2. Plaats van de projecten

(…)

3. Kenmerken van het potentiële effect

(…)

Wet milieubeheer, zoals luidde tot 1 januari 2024

Artikel 7.2

1. Bij algemene maatregel van bestuur worden de activiteiten aangewezen:

a. die belangrijke nadelige gevolgen kunnen hebben voor het milieu;

b. ten aanzien waarvan het bevoegd gezag moet beoordelen of zij belangrijke nadelige gevolgen voor het milieu kunnen hebben.

(…).

Artikel 7.17

1. Behoudens in het geval dat toepassing is gegeven aan artikel 7.16, vijfde lid, neemt het bevoegd gezag uiterlijk zes weken na de datum van ontvangst een beslissing omtrent de vraag of bij de voorbereiding van het betrokken besluit voor de activiteit, vanwege de belangrijke nadelige gevolgen die zij voor het milieu kan hebben, een milieueffectrapport moet worden gemaakt.

(…)

3. Het bevoegd gezag neemt zijn beslissing op grond van de informatie, bedoeld in artikel 7.16, tweede en vierde lid, en houdt bij zijn beslissing rekening met:

a. voor zover relevant de resultaten van eerder uitgevoerde controles of andere beoordelingen van gevolgen voor het milieu;

b. de relevante criteria van bijlage III bij de mer-richtlijn.

4. In de motivering van zijn beslissing verwijst het bevoegd gezag in ieder geval:

a. naar de relevante criteria van bijlage III bij de mer-richtlijn.
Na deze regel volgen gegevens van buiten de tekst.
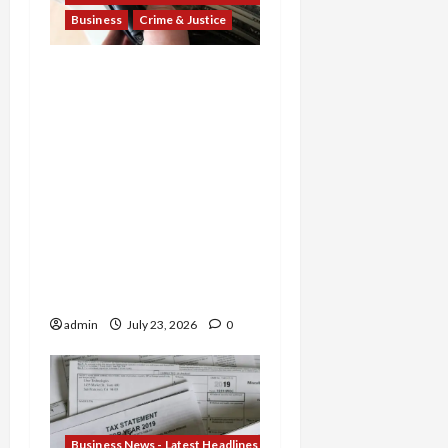
Business
Crime & Justice
Banking Betrayal: Two
Former TD Bank Insiders
Sentenced for Money
Laundering and Fraud as
Oregon Broker Gets 3
Years in $14M Wire
Scheme and Nebraska
Woman Jailed for
Stealing $4.7M from
Oglala Sioux Tribe
admin
July 23, 2026
0
Business News - Latest Headlines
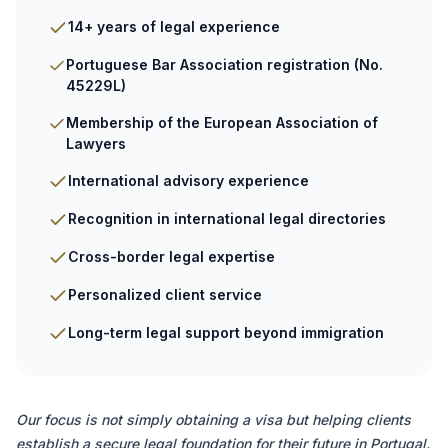
14+ years of legal experience
Portuguese Bar Association registration (No.
45229L)
Membership of the European Association of
Lawyers
International advisory experience
Recognition in international legal directories
Cross-border legal expertise
Personalized client service
Long-term legal support beyond immigration
Our focus is not simply obtaining a visa but helping clients
establish a secure legal foundation for their future in Portugal.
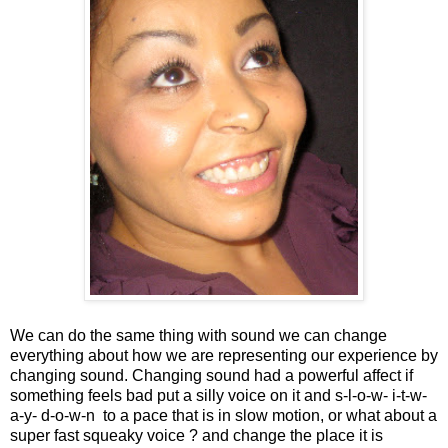
We can do the same thing with sound we can change
everything about how we are representing our experience by
changing sound. Changing sound had a powerful affect if
something feels bad put a silly voice on it and s-l-o-w- i-t-w-
a-y- d-o-w-n to a pace that is in slow motion, or what about a
super fast squeaky voice ? and change the place it is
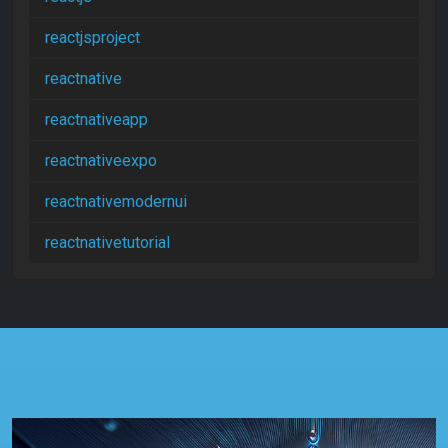
reactjsproject
reactnative
reactnativeapp
reactnativeexpo
reactnativemodernui
reactnativetutorial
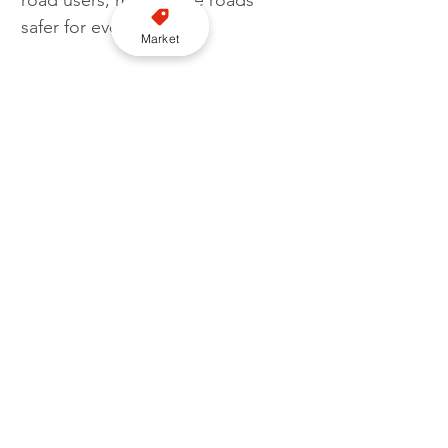
road users, making the roads 
safer for everyone.
Market
“I am pleased that the BHS was 
able to represent the equestrian 
community within the Highway 
Code stakeholder group, 
alongside other vulnerable user 
groups, to ensure that all 
equestrians were included in the 
changes.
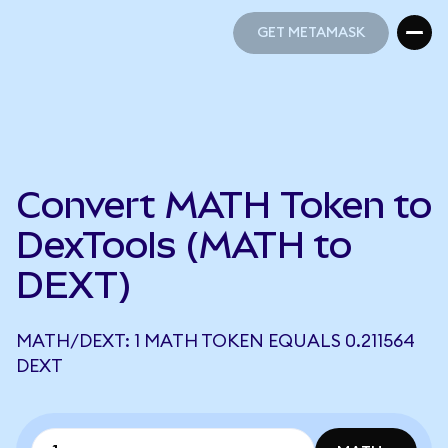
GET METAMASK
GET METAMASK
Convert MATH Token to
DexTools (MATH to
DEXT)
MATH/DEXT: 1 MATH TOKEN EQUALS 0.211564
DEXT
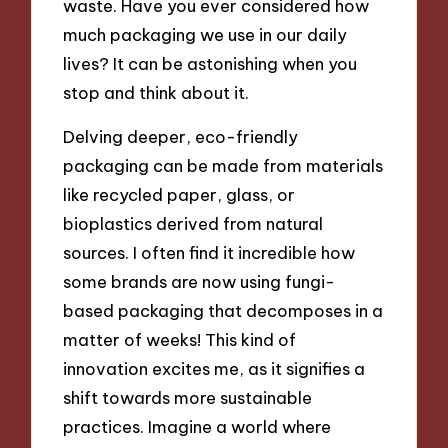
waste. Have you ever considered how
much packaging we use in our daily
lives? It can be astonishing when you
stop and think about it.
Delving deeper, eco-friendly
packaging can be made from materials
like recycled paper, glass, or
bioplastics derived from natural
sources. I often find it incredible how
some brands are now using fungi-
based packaging that decomposes in a
matter of weeks! This kind of
innovation excites me, as it signifies a
shift towards more sustainable
practices. Imagine a world where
b. indien is beslist dat er geen milieueffectrapport hoeft te worden gemaakt, naar de kenmerken en maatregelen, bedoeld in 7.16, vierde lid, die aan deze beslissing ten grondslag hebben gelegen of mede ten grondslag hebben gelegen en, met het oog daarop, op welk moment de maatregelen gerealiseerd dienen te zijn.

(…)

Besluit milieueffectrapportage

Artikel 2, vijfde lid

(…)

5. Voor zover in de bijlage, onderdeel C, bij een categorie van activiteiten categorieën van gevallen zijn aangegeven, geldt de verplichting tot het maken van een milieueffectrapport in zodanige gevallen. Voor zover in de bijlage, onderdeel D, bij een categorie van activiteiten categorieën van gevallen zijn aangegeven, geldt:

a. de verplichting tot het toepassen van de artikelen 7.16 tot en met 7.19 en 7.20a van de wet in zodanige gevallen, en

b. de verplichting tot het toepassen van de artikelen 7.16, 7.17, eerste tot en met vierde lid, 7.18, 7.19, eerste en tweede lid, en 7.20a van de wet in overige gevallen, uitgezonderd de gevallen, bedoeld in de categorieën D 49.1, D 49.2 en D 49.3 van de bijlage bij dit besluit.